■ REQUIRED WORK
Would you please copy each line of the data in which the string "ficha" occurs?

■ PROVIDED DATA

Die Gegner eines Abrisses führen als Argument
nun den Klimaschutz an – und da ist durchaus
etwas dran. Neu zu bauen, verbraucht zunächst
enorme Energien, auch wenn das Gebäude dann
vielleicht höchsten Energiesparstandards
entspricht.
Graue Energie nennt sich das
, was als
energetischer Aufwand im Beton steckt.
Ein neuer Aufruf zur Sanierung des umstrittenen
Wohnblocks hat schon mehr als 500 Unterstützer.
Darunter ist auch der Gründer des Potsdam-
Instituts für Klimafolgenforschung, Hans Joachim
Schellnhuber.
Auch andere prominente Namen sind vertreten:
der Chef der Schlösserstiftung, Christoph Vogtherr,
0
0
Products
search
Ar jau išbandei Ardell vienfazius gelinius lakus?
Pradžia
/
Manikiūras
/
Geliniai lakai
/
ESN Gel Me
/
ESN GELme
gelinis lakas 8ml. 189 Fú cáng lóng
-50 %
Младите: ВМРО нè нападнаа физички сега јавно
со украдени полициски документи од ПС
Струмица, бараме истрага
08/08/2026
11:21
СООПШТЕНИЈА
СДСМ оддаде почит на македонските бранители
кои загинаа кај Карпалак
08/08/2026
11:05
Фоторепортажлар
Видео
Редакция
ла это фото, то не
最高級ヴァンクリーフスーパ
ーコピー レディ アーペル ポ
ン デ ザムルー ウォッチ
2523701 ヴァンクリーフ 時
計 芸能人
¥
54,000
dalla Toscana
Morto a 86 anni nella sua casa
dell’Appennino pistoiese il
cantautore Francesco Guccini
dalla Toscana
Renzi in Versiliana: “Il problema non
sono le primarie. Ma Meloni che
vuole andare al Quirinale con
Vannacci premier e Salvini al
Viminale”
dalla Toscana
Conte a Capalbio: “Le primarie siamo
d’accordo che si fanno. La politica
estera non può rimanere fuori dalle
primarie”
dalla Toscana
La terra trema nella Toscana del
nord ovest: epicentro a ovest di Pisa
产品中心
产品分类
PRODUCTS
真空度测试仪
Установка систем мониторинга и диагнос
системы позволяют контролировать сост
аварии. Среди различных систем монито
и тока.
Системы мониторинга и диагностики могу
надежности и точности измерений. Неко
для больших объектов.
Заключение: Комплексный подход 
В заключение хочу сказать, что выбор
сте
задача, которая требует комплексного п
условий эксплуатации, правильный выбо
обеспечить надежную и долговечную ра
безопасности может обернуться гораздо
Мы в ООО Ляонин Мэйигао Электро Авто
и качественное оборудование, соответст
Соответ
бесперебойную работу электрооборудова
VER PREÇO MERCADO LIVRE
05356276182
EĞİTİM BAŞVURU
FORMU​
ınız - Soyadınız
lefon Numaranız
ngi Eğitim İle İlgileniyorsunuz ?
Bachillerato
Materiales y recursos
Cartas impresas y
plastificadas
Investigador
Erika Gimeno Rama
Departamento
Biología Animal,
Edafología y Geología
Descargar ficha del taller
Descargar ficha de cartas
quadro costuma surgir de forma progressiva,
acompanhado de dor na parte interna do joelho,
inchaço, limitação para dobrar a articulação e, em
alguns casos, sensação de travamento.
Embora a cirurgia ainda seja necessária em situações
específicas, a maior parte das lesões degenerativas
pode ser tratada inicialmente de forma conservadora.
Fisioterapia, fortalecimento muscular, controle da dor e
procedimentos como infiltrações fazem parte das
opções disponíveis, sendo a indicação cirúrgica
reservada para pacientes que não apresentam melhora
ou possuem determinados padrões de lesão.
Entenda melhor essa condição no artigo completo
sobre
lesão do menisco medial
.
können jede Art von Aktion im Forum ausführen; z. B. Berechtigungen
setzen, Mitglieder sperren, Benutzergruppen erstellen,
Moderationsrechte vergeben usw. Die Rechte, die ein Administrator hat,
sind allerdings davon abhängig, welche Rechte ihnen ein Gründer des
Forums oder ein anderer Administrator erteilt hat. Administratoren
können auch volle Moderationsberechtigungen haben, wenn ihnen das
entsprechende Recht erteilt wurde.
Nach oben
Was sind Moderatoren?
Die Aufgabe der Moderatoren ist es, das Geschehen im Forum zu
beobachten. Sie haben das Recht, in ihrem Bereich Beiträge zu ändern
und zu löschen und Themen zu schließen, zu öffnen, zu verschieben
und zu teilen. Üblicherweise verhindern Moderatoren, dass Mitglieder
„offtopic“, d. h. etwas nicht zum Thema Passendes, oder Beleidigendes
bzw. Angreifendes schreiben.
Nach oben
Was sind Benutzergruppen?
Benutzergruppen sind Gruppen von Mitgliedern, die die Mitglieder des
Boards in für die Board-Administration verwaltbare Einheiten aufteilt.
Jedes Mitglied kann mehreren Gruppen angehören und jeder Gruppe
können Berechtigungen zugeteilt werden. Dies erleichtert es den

■ RESPONSE FOR THIS EXERCISE
Descargar ficha del taller
Descargar ficha de cartas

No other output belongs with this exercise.